誤分類と真の費用-アメリカ労働省ブログから

 アメリカ連邦政府・労働省(DOL-U.S.Department of Labor)は、「誤分類」について多くのページで重要な情報を提供しています。その一部(〔情報〕誤分類にまつわる迷信)については、このブログでも紹介しています。今回は、米国労働省、賃金・時間課の主席副管理者であるジェシカ・ルーマンさんが、2021年5月6日に掲載した「誤分類の真の費用(The True Cost of Misclassification)」というブログ記事は、誤分類について要約的に説明する分かり易い内容でした。そこで、それを日本語に試訳して、いくつかのコメントを追加しながら以下に紹介します。


私たちは、エッセンシャル・ワーカーの保護に力を入れていますが、そのための基本的なステップは、使用者が労働者を従業員として扱うことです。
私たちが調査でよく目にする違反行為は、従業員(employee)を独立請負契約者(independent contractor)として誤分類(misclassification)することです。例えば、レストランの使用者が、皿洗いを独立した契約者として誤分類することがあります。
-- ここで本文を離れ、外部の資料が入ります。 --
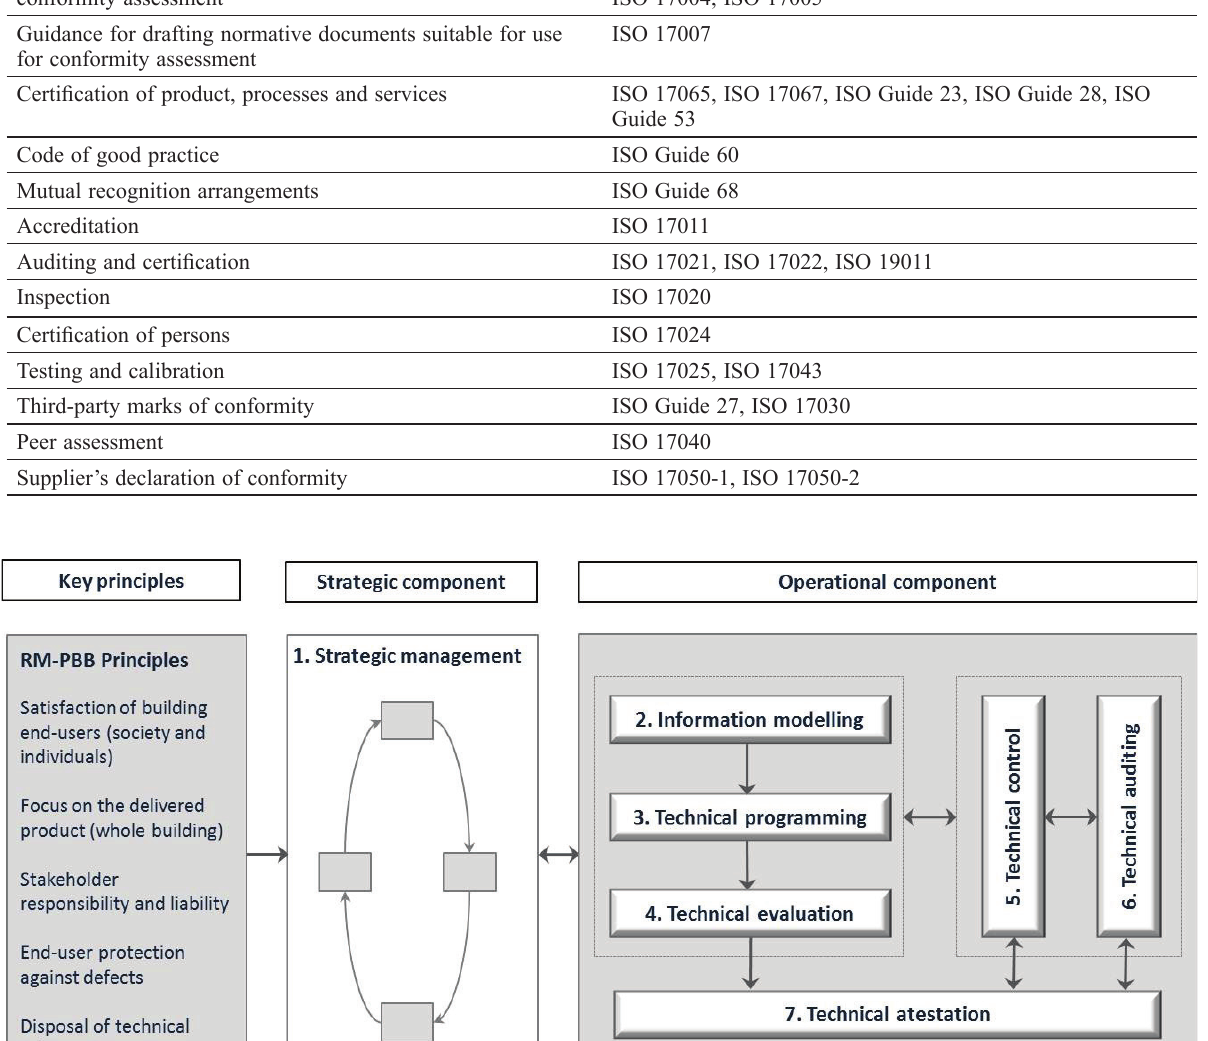
Vocabulary, general principles and common elements of conformity assessment Guidance for drafting normative documents suitable for use for conformity assessment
そして、その皿洗いが週に65時間働いても、使用者は(違法に)25時間分の残業代の支払いを免れるのです。
残念ながら、この行為の真の費用は、使用者が盗んだ※25時間分の賃金をはるかに超えるものです。

レストランで働く女性の皿洗いの写真

※訳注 「使用者が盗んだ(stole)」という表現に驚きますが、アメリカでは使用者が、法定の最賃や残業代を払わないことを「賃金窃盗(wage theft)」と呼び、誤分類はその一つとされています。
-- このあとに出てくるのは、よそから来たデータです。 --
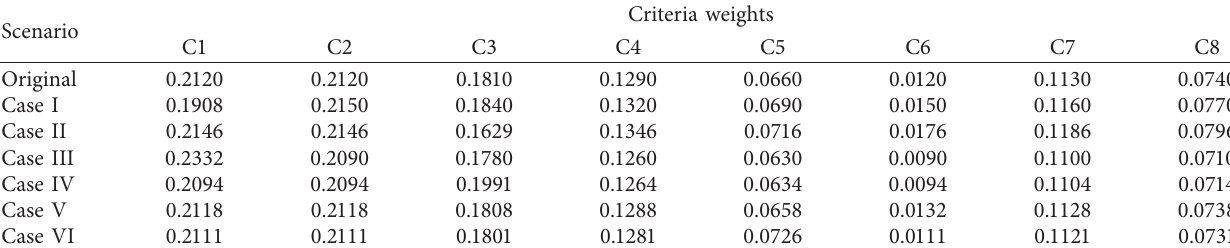
Table 16: Sensitivity analysis scenarios.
誤分類は、従業員が、残業代、最低賃金、家族・医療休暇、場合によっては安全な職場など、従業員が受けるべき重要な手当や保護を受けることをできなくします。米国財務省、社会保障基金、メディケア基金、州の失業保険基金、労働者災害補償基金に多大な損失を与えています。すべての納税者をだますことになるのです。経済全体を蝕んでいるのです。

実際、従業員を独立請負契約者(independent contractors)に分類することは、今日の経済において最も深刻な職場問題のひとつです。それゆえ、米国労働省は最近、1月に発表した独立請負契約者に関する規則を撤回しました。※この規則が施行されていれば、労働者保護の低下をさらに助長することになったでしょう。
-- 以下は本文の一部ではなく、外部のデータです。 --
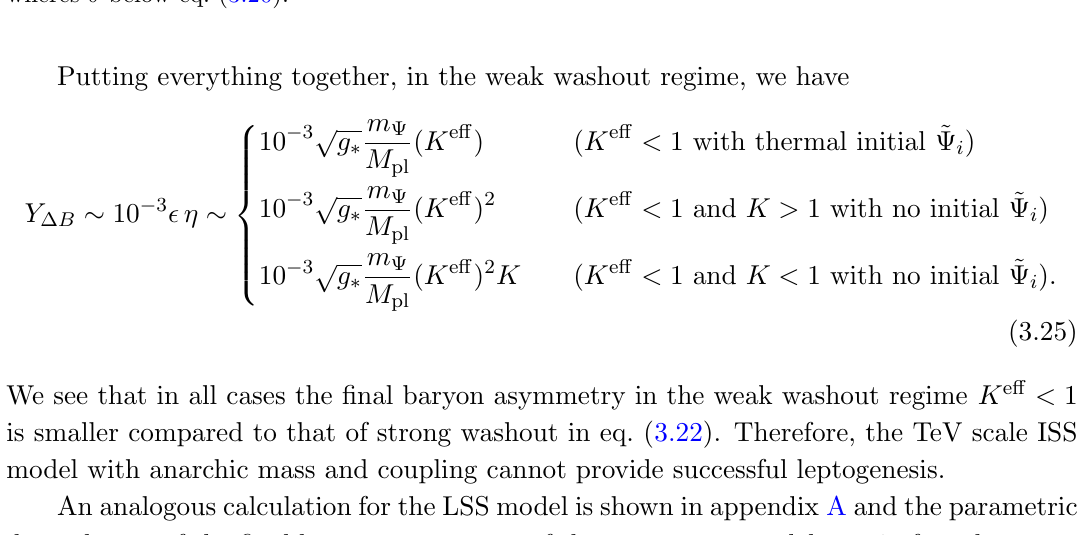
Table 2 . Summary of the parametric dependence of CP asymmetry, washout, baryon asymmetry in inverse [see eq. (3.1)] and linear seesaw [see eq. (3.2)]. The parameters "; " 0 are de(cid:12)ned in eq. (3.3), wheres (cid:14) below eq.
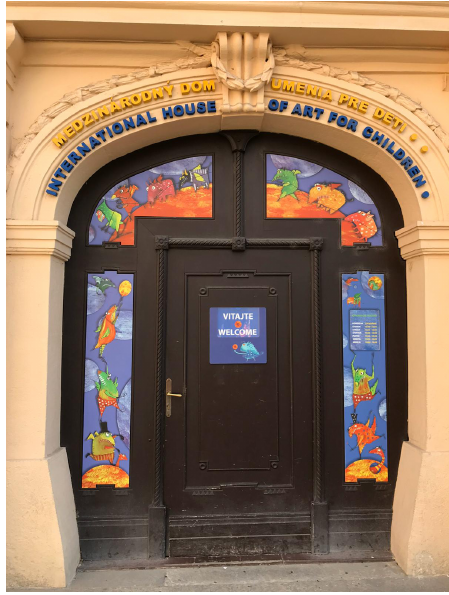
Figure 15. An example using the frame within a frame composition rule.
 ※訳注 労働省(DOL)賃金・労働時間課(WHD)は、昨年、トランプ大統領が任期末期に進めた従来の基準を緩和する内容で、労働組合や労働側関係者からの批判が集中していた「独立請負契約者規則」(2021年1月7日官報掲載)の施行を延期し、2021年5月6日付で正式に撤回しました。この規則は政府の「誤分類」の判定基準でしたが、撤回によって従来通りの判断が維持されることになりました。この撤回は、バイデン政権が大統領選挙で公約していたもので、労働組合だけでなく、多くの法律関係者も歓迎しています。

労働者を独立請負契約者に分類することで、労働者に柔軟性を与えることができると主張する人もいます。しかし、低賃金、予測不可能な勤務日程、雇用の安定性の欠如は、柔軟性ではありません。多くの労働者は、予測可能な収入保障と、子供が病気で学校を休むなどの不測の事態にも仕事を失うことなく対応できる能力を求めており、使用者は従業員のニーズに合わせて勤務日程を選択することができます。これは、使用者と従業員の関係の中で実現できることです。言い換えれば、労働者は自分のニーズに合った勤務日程を組むために、基本的な法的保護や生活に必要な賃金を諦める必要はありません。
誤分類された低賃金労働者もまた、搾取の対象となります。未成年者、移民や季節労働者、英語力の低い移民、その他の弱い立場の労働者は、職場での権利を行使すると報復される恐れがあるため、差別的な扱いや賃金を受けることになります。


また、誤分類は、法律を遵守している使用者に競争上の不利益をもたらし、市場での不平等な競争を招くことになります。
健全な経済には、連邦労働法による従業員の基本的な保護が不可欠です。例えば、残業代の支払い義務は、使用者がより多くの労働者を雇用することを促すことにより、利用可能な雇用機会を広げることで、雇用創出を促進します。また、最低賃金と残業代は、労働者が家族を養うのに十分な収入を得ることを可能にします。この購買力は、企業の成功や労働者の雇用拡大につながり、経済を維持します。


賃金・労働時間課(Wage and Hour Division)は、労働者が弱い立場にあり、違反が横行していると思われる部門に重点的に取り組んでおり、建設、介護・家庭看護、清掃、造園、レストランなどが含まれます。そして、この取り組みは成果を上げています。例えば、テネシー州の在宅医療サービス会社が、独立請負契約者と誤分類していた50人の労働者に対して、35万ドル以上の賃金を回収し、ある調査で見つかった残業違反を解決しました。この使用者は、意図的に労働者を独立請負契約者として誤分類し、残業規定が適用されないと偽って、週に40時間を超える労働時間に対して通常の賃金を支払っていました。
誤判定のコストは高く、広範囲にわたっています。国家として、この問題を無視するわけにはいかないのです。
賃金・労働法についてのご質問がありますか?当局のフリーダイヤルのヘルプライン(1-866-4-USWAGE(1-866-487-9243))にお電話いただくか、オンラインでお問い合わせください。

 以上のように、アメリカ連邦政府・労働省は、「誤分類」の意義を要約的に指摘しています。
 つまり、誤分類は、
 ①従業員が、残業代、最低賃金、家族・医療休暇、場合によっては安全な職場などの法律が定めた手当や保護を受けられなくすること、
 ②財務省や国・州の社会保障基金に多大な損失を与え、すべての納税者をだますこと、
 ③法律通り使用者責任を果たす正直な企業を経済市場で不利な立場に追いやり、経済全体を蝕むことという、

三つの弊害があるということです。

 日本では、これら使用者による労働・社会保障法の責任回避にともなう三つの弊害の中で、①の個別労働者が使用者から受ける被害が重視されてきました。これに対して、アメリカでは、それだけでなく、②の国、州や社会保障基金、納税者全体が被害を受けること、③違法な企業が経済市場で不当に有利な地位を占める不正義が重視されていることに注目する必要があります。今後、日本でも、この②や③の視点から、「誤分類」を防止する必要性を強調することにも重点を置いていくべきだと思います。